WORK INSTRUCTION:
Leave every picture out, then reproduce the rest of the listing exactly.

######

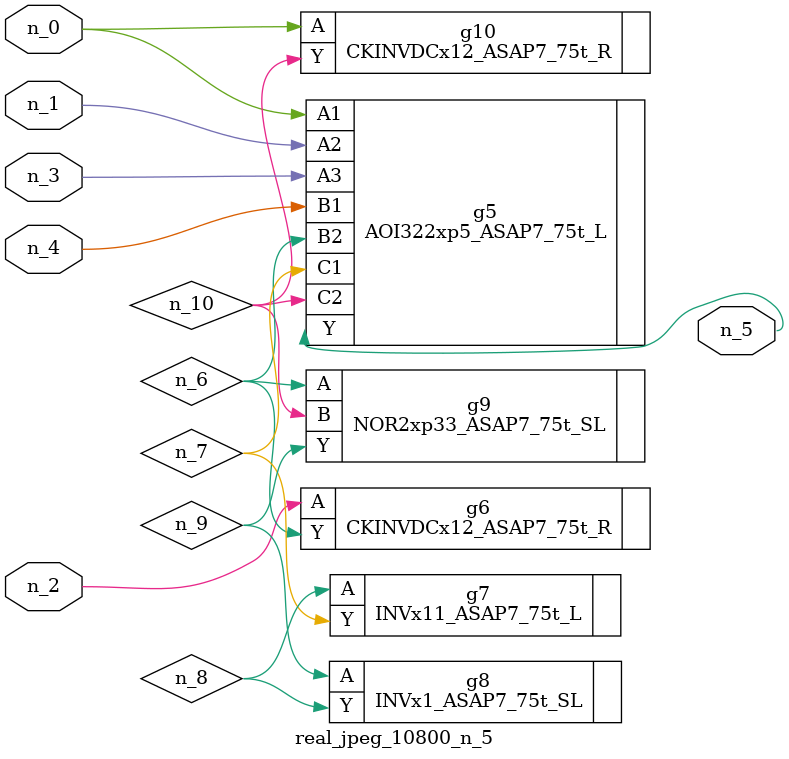
<source format=v>
module real_jpeg_10800_n_5 (n_4, n_0, n_1, n_2, n_3, n_5);

input n_4;
input n_0;
input n_1;
input n_2;
input n_3;

output n_5;

wire n_8;
wire n_6;
wire n_7;
wire n_10;
wire n_9;

AOI322xp5_ASAP7_75t_L g5 ( 
.A1(n_0),
.A2(n_1),
.A3(n_3),
.B1(n_4),
.B2(n_6),
.C1(n_7),
.C2(n_10),
.Y(n_5)
);

CKINVDCx12_ASAP7_75t_R g10 ( 
.A(n_0),
.Y(n_10)
);

CKINVDCx12_ASAP7_75t_R g6 ( 
.A(n_2),
.Y(n_6)
);

NOR2xp33_ASAP7_75t_SL g9 ( 
.A(n_6),
.B(n_10),
.Y(n_9)
);

INVx11_ASAP7_75t_L g7 ( 
.A(n_8),
.Y(n_7)
);

INVx1_ASAP7_75t_SL g8 ( 
.A(n_9),
.Y(n_8)
);


endmodule
</source>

######

REPLY TO THE TASK:
<source format=v>
module real_jpeg_10800_n_5 (n_4, n_0, n_1, n_2, n_3, n_5);

input n_4;
input n_0;
input n_1;
input n_2;
input n_3;

output n_5;

wire n_8;
wire n_6;
wire n_7;
wire n_10;
wire n_9;

AOI322xp5_ASAP7_75t_L g5 ( 
.A1(n_0),
.A2(n_1),
.A3(n_3),
.B1(n_4),
.B2(n_6),
.C1(n_7),
.C2(n_10),
.Y(n_5)
);

CKINVDCx12_ASAP7_75t_R g10 ( 
.A(n_0),
.Y(n_10)
);

CKINVDCx12_ASAP7_75t_R g6 ( 
.A(n_2),
.Y(n_6)
);

NOR2xp33_ASAP7_75t_SL g9 ( 
.A(n_6),
.B(n_10),
.Y(n_9)
);

INVx11_ASAP7_75t_L g7 ( 
.A(n_8),
.Y(n_7)
);

INVx1_ASAP7_75t_SL g8 ( 
.A(n_9),
.Y(n_8)
);


endmodule
</source>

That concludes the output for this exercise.